SOURCE DOCUMENT =
-- Begin --

Triumph Hurricane X-75

741cc, 67mm x 70mm, air-cooled, ohv, 5-speed triple  

 

1973 Triumph Hurricane X-75 primary side

Craig Vetter's radical reworking of a BSA triple looks a lot less radical today than it did back in 1973. But the Triumph Hurricane X-75 is still an eye-catching (nominally) 750cc motorcycle. Although frequently referred to as a factory chopper, designer Craig Vetter denies that this was ever his intention. He's quoted as saying that the slightly kicked-out front fork actually came from someone else at BSA looking to cash-in on the Easy Rider movie.

 

 Triumph Hurricane X-75

 

In September 1970, the American magazine Cycle World appeared on the newsstands with a cover photo asking if this was the next BSA Three? Well it might have, been. And it was intended as such. But by the time the bike was launched in 1973, BSA was finished, and it became a Triumph. The brakes are conical hubs, front (twin leading shoe) and rear (single leading shoe). They work, but only if you work on keeping them working to the max.

 

Triumph Hurricane X-75 instruments

 

It ain't always about top-end speed. In fact, the mid-range is where it really happens for most riders, and this is where the BSA-Triumph triples excel. A sorted Trident/Rocket will hit 115mph un-tuned. A race tuned triple will comfortably hit 130mph. Or more. But the Hurricane will have given its best by around 105mph and will feel uncomfortable beyond that. That said, you won't want to stay at those velocities. This is a town and country bike, and a poseur's dream.

 

Triumph Hurricane X-75 silencers

 

Is silence really golden? Some would say not. But then when you listen to a Triumph Hurricane roaring past, you hear it as much with your eyes as your ears. The engines, being olde-worlde pushrod mills, can be a little clattery (and a little slappy). Build quality varies a lot, and some are significantly better/worse than others. We've ridden a few of these over the years, and they never fail to please.

 

Triumph Hurricane sculpted fibre glass bodywork

 

The forward-sloping BSA Rocket Three engine always looked racier than the vertical (cylinder) Tridents. Yet it's essentially the same power unit. But it was an "ageing" pushrod design arriving in an age when Honda's modern SOHC CB750-4 was showing the way ahead. Nevertheless, the Rockets/Tridents have a very special grunt and vibe (literally) that makes them a hoot to ride. Note the slightly exaggerated cylinder head fins. It ain't necessarily necessary, but it helps hit the right style notes.

-- End --

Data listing
-- Begin --

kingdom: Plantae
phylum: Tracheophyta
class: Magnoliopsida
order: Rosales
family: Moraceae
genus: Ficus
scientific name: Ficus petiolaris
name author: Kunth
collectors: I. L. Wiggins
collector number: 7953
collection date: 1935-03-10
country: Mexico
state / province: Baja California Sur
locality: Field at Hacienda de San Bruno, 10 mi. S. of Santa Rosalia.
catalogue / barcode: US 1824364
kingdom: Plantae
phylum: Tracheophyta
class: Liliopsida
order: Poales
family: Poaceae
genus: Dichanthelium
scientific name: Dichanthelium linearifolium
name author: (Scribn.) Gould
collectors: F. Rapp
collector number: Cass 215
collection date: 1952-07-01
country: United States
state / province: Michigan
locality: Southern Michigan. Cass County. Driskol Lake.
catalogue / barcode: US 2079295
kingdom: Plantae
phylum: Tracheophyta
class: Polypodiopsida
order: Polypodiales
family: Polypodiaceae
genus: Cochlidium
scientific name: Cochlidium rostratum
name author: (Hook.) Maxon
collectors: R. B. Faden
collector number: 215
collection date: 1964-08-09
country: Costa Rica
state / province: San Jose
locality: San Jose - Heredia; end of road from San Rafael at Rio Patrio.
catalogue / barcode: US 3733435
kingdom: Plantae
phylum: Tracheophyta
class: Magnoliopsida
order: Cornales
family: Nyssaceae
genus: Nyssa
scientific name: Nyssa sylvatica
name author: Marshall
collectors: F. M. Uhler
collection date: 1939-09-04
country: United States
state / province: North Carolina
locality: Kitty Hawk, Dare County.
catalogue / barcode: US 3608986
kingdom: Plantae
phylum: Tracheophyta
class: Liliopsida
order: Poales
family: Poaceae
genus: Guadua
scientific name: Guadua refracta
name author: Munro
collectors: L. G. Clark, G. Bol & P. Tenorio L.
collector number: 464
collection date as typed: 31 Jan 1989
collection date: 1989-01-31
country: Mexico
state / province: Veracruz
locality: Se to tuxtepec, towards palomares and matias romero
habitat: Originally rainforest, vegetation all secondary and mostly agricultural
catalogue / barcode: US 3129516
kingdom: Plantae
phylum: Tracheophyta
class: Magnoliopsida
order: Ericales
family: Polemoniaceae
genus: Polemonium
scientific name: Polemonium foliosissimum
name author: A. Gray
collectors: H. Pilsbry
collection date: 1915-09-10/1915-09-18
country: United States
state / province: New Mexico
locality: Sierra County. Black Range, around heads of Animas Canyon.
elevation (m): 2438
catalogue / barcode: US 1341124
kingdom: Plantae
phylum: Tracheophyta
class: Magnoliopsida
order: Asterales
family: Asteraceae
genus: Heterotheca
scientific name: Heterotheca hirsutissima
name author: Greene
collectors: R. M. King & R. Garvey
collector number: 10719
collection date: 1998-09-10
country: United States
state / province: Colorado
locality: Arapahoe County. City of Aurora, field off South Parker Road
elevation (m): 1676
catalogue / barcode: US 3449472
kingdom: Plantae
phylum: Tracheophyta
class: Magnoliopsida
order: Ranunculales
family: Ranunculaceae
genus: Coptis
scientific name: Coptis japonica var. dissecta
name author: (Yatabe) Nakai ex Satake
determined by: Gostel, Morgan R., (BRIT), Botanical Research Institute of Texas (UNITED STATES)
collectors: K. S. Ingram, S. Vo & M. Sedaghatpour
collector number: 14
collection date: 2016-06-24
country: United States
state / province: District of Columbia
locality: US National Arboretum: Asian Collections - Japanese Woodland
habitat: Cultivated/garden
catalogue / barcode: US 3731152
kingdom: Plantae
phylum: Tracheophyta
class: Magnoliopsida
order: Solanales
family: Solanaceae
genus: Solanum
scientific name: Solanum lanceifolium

-- End --

REQUEST = Repeat word for word the part of the Hurricane X-75 article that begins at "Triumph Hurricane X-75 instruments" and stops after "a poseur's dream.". The listing was taken from a separate source.

WRITTEN RESPONSE =
Triumph Hurricane X-75 instruments

 

It ain't always about top-end speed. In fact, the mid-range is where it really happens for most riders, and this is where the BSA-Triumph triples excel. A sorted Trident/Rocket will hit 115mph un-tuned. A race tuned triple will comfortably hit 130mph. Or more. But the Hurricane will have given its best by around 105mph and will feel uncomfortable beyond that. That said, you won't want to stay at those velocities. This is a town and country bike, and a poseur's dream.